# Marwari (pic overload and i mean it)



## morganshow11 (Dec 19, 2008)

Have you ever heard of em? I want one sooo bad i think they truly are a beauty!

watcha lookin at willis?







awwwwwwwwwwww
awww
awwww







gorgeous~~
arent they cute







wow!!

holy..........
nooo, im to scared of the fence.
ooooo
ahhhh


















how cute:


----------



## morganshow11 (Dec 19, 2008)

MORe






dancing

OOOOOOOOOOOO_OOOOOOOO


















those are some sico ears!!!


----------



## rottenweiler (Apr 16, 2009)

some of those are really pretty, but I don't care for the ears to be like that


----------



## morganshow11 (Dec 19, 2008)

More lol,(it wont let me put more than 15 pics on one post so yeah)












thats awsome!!!


----------



## morganshow11 (Dec 19, 2008)

here is the website about the marwari http://www.ansi.okstate.edu/breeds/horses/marwari/index.htm


----------



## Sissimut-icehestar (Jan 20, 2008)

I love that breed! They're ears are so pretty!


----------



## morganshow11 (Dec 19, 2008)

I know, its amazing. I am like dying to get one!!!!!!!!! They are so elengant


----------



## KTSpeedhorse (Mar 10, 2009)

Not a fan of those ears, but each to their own : ) And OMG Morganshow.......total pic overload LOL!


----------



## morganshow11 (Dec 19, 2008)

Told ya so lol!!!!


----------



## xkatex (Oct 7, 2007)

I ADORE their ears! How unique is that!


----------



## Trinity (Apr 28, 2009)

Im pretty sure that purebred Marwaris (sp) Are supposed to be painted?


----------



## Spastic_Dove (Oct 4, 2007)

I think they're neat...but their ears are just so bizzare.


----------



## Jessabel (Mar 19, 2009)

They're too slender for me. A couple were pretty, but they just have nothing to them. They look kind of... breakable. I don't care for the ears, either.


----------



## bumble (Jan 30, 2009)

yeah, i love them and their ears! not a lot of people like their ears though.

there's another breed just like them called Kathiawaris.


----------



## morganshow11 (Dec 19, 2008)

Yeah^^ they look the same tho.


----------



## NicoleS11 (Nov 21, 2008)

are they born with ears like that..??


----------



## Jubilee Rose (May 28, 2008)

They're pretty, but I agree, they do look slender and breakable. I'm not sure I care for the ears either.


----------



## zanyoutthere (Jan 31, 2009)

NicoleS11 said:


> are they born with ears like that..??


yup)


----------



## zanyoutthere (Jan 31, 2009)

I just got a marwari foal(importad) a few months ago. And they are sooo much fun, and active. His name is Remio.
++++++++++++++++++++
◆ Work task 1 ◆
Reproduce the records of Block 1 verbatim, line by line, leaving out the pictures.

◆ Raw data ◆
++++++++++++++++++++
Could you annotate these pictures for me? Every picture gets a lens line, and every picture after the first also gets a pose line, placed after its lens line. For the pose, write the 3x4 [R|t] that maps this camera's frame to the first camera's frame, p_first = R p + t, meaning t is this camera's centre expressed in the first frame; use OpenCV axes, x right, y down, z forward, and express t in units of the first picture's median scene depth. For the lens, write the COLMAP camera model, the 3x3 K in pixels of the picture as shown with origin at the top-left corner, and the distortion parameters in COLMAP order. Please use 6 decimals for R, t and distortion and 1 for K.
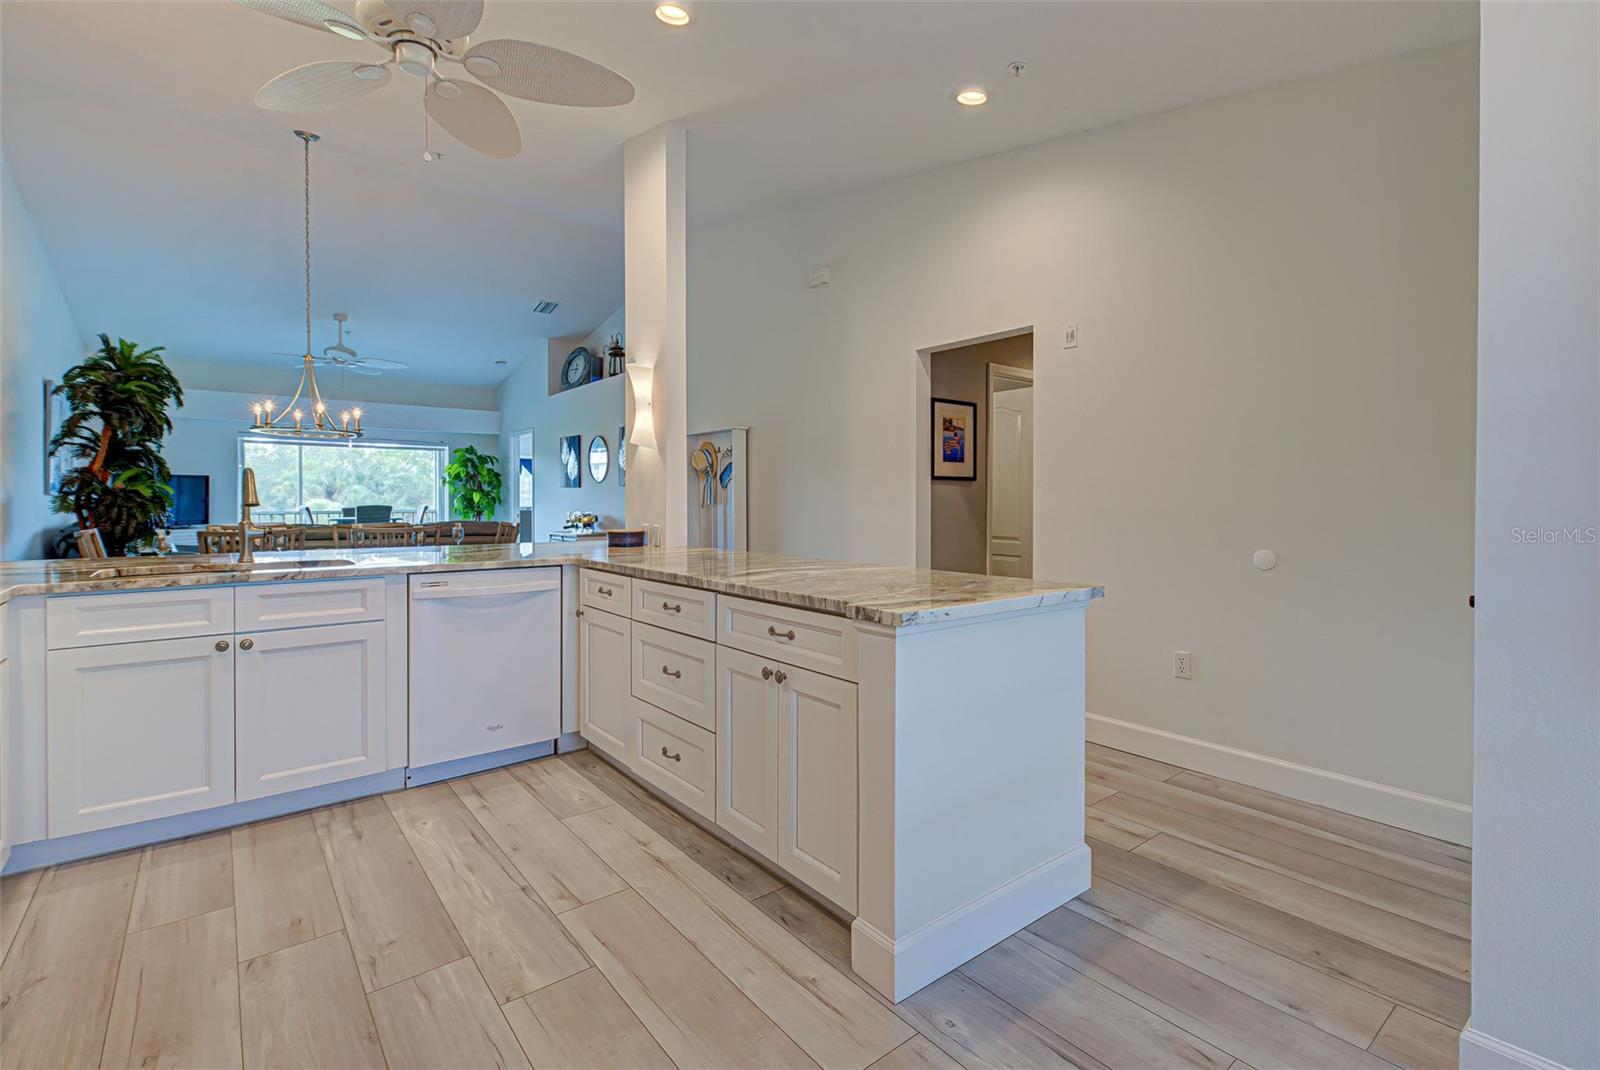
lens RADIAL K [[734.0, 0, 799.6], [0, 734.0, 462.7], [0, 0, 1]] dist [0.010528, -0.000081]
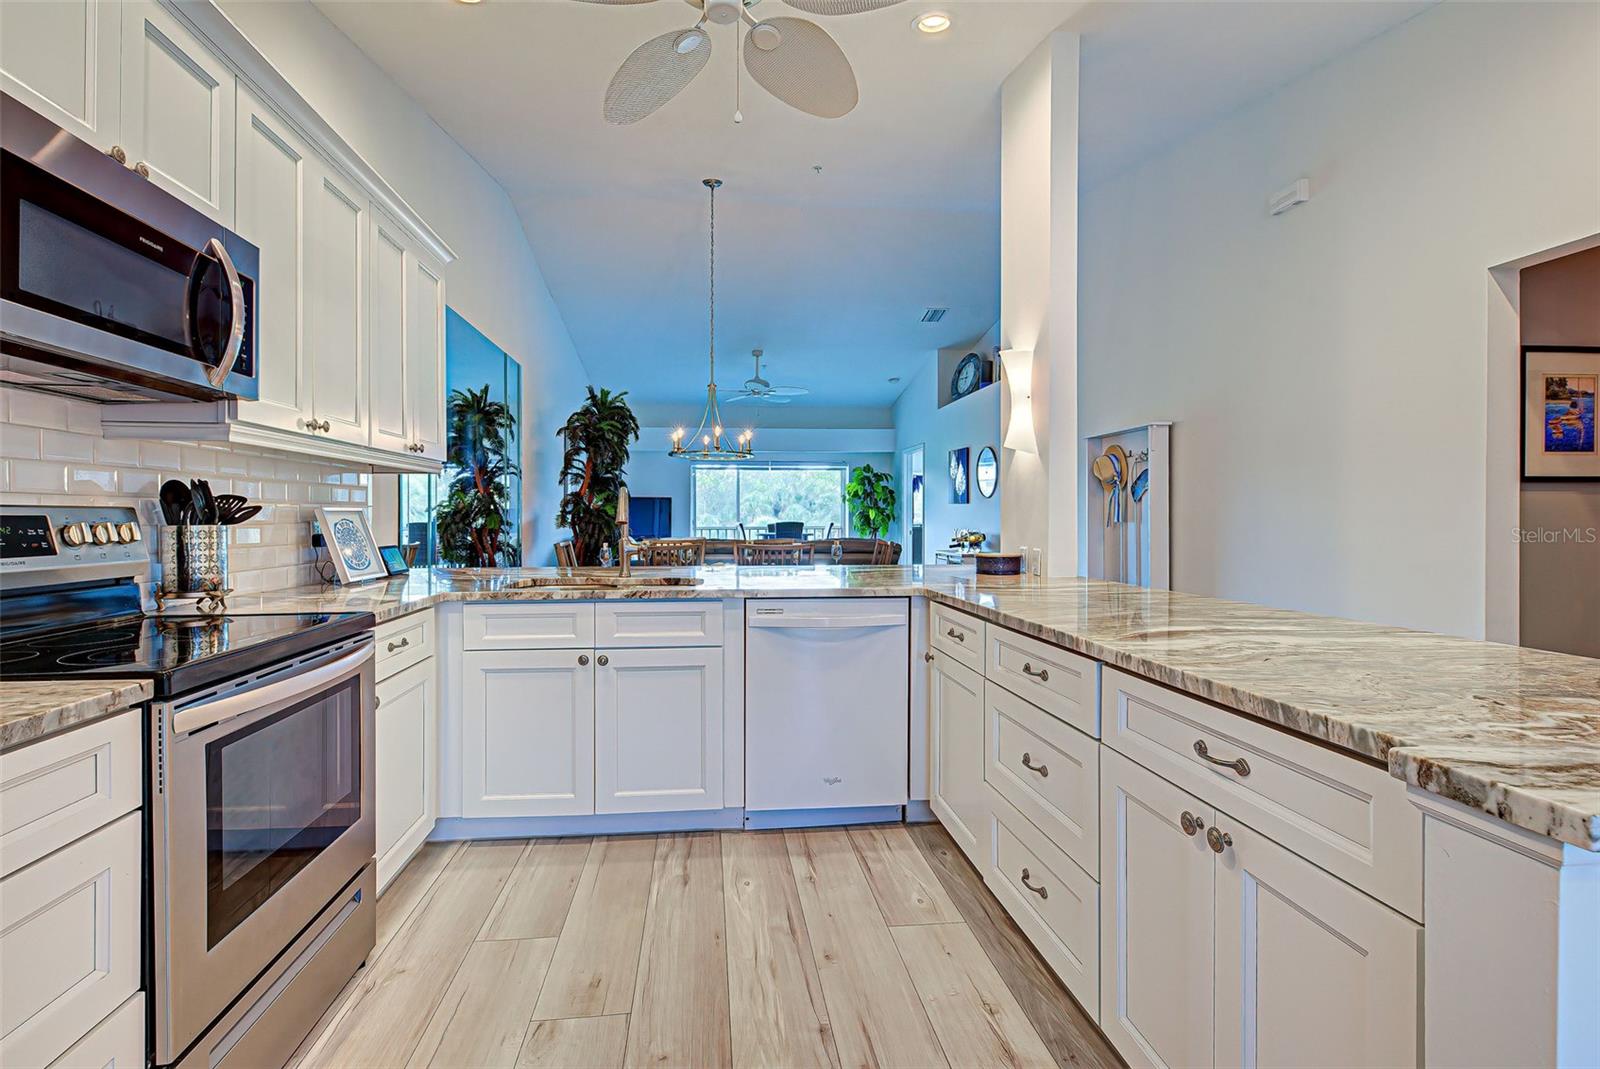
lens RADIAL K [[698.4, 0, 794.8], [0, 698.4, 524.8], [0, 0, 1]] dist [0.015393, -0.004552]
pose [[0.840576, 0.004392, -0.541675, -0.006174], [0.029557, 0.998106, 0.053959, 0.013134], [0.540886, -0.061367, 0.838854, 0.280815]]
++++++++++++++++++++
◆ Work task 2 ◆
According to the Marwari thread, what is the name of the imported foal that zanyoutthere got a few months earlier?

◆ Response area 1 ◆
Could you annotate these pictures for me? Every picture gets a lens line, and every picture after the first also gets a pose line, placed after its lens line. For the pose, write the 3x4 [R|t] that maps this camera's frame to the first camera's frame, p_first = R p + t, meaning t is this camera's centre expressed in the first frame; use OpenCV axes, x right, y down, z forward, and express t in units of the first picture's median scene depth. For the lens, write the COLMAP camera model, the 3x3 K in pixels of the picture as shown with origin at the top-left corner, and the distortion parameters in COLMAP order. Please use 6 decimals for R, t and distortion and 1 for K.
lens RADIAL K [[734.0, 0, 799.6], [0, 734.0, 462.7], [0, 0, 1]] dist [0.010528, -0.000081]
lens RADIAL K [[698.4, 0, 794.8], [0, 698.4, 524.8], [0, 0, 1]] dist [0.015393, -0.004552]
pose [[0.840576, 0.004392, -0.541675, -0.006174], [0.029557, 0.998106, 0.053959, 0.013134], [0.540886, -0.061367, 0.838854, 0.280815]]

◆ Response area 2 ◆
Remio.